*DATA EXTRACTS*.
+--

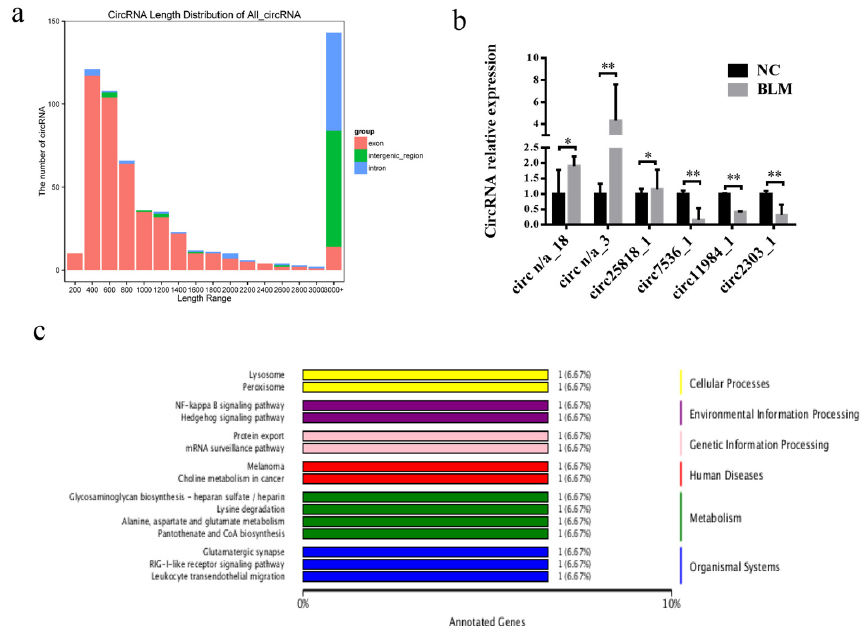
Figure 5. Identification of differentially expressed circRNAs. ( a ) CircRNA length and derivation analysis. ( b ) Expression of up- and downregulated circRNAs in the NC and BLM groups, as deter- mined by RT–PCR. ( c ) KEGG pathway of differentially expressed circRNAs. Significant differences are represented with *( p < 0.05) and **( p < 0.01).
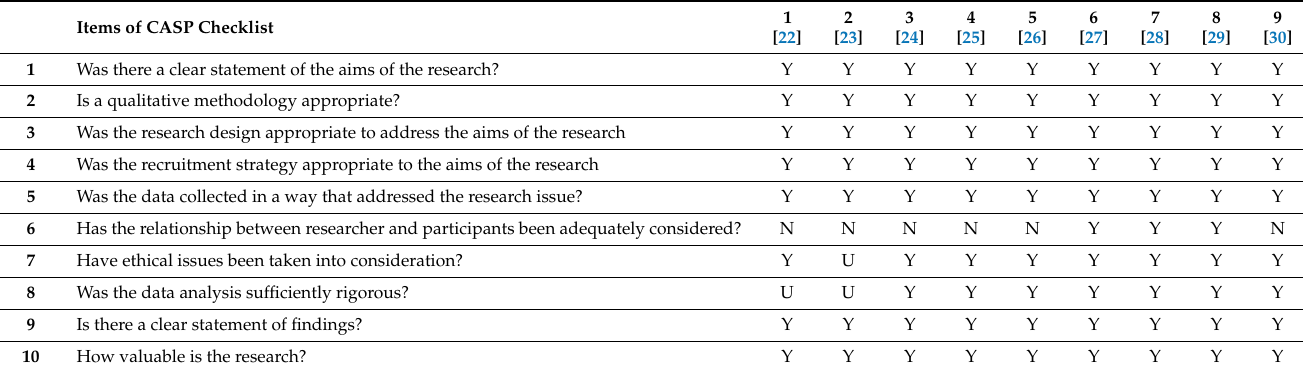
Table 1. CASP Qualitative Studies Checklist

+--

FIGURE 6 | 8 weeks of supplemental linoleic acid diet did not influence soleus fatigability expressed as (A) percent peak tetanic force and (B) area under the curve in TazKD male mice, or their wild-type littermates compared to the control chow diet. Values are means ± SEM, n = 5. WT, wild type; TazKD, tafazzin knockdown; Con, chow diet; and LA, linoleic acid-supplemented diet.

+--

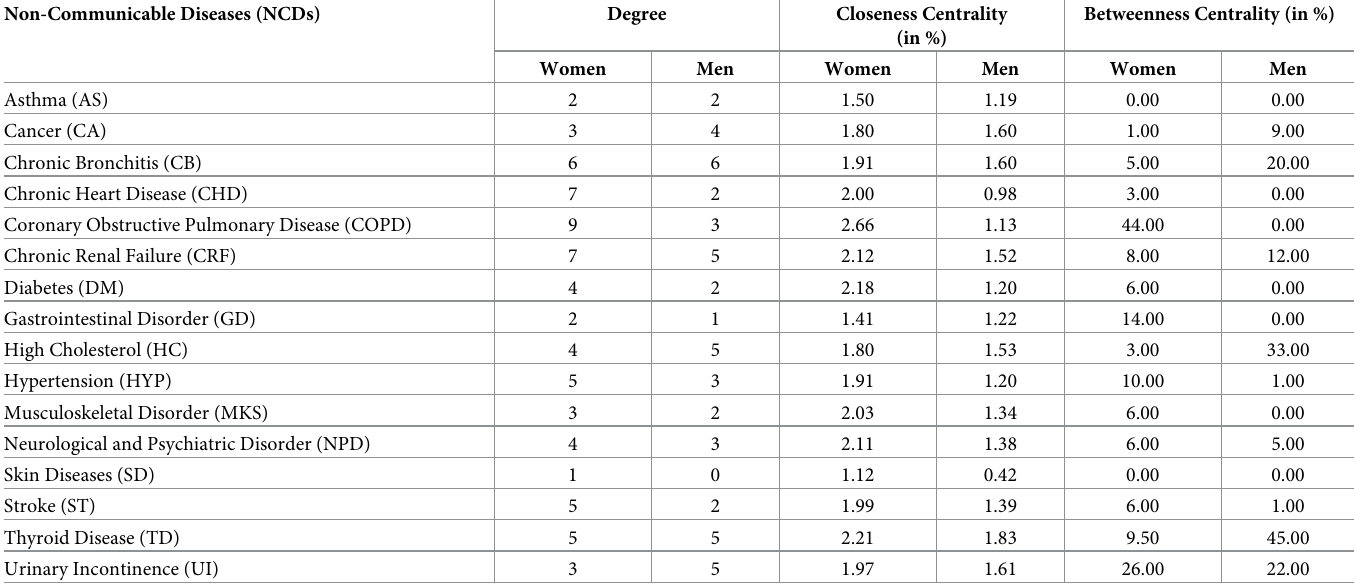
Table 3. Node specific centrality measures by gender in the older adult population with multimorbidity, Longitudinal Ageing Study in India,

+--

*WHAT IS EXPECTED*. In the records above, some lines hold the word "with"; copy each such line.

*FINAL ANSWER*.
Figure 5. Identification of differentially expressed circRNAs. ( a ) CircRNA length and derivation analysis. ( b ) Expression of up- and downregulated circRNAs in the NC and BLM groups, as deter- mined by RT–PCR. ( c ) KEGG pathway of differentially expressed circRNAs. Significant differences are represented with *( p < 0.05) and **( p < 0.01).
Table 3. Node specific centrality measures by gender in the older adult population with multimorbidity, Longitudinal Ageing Study in India,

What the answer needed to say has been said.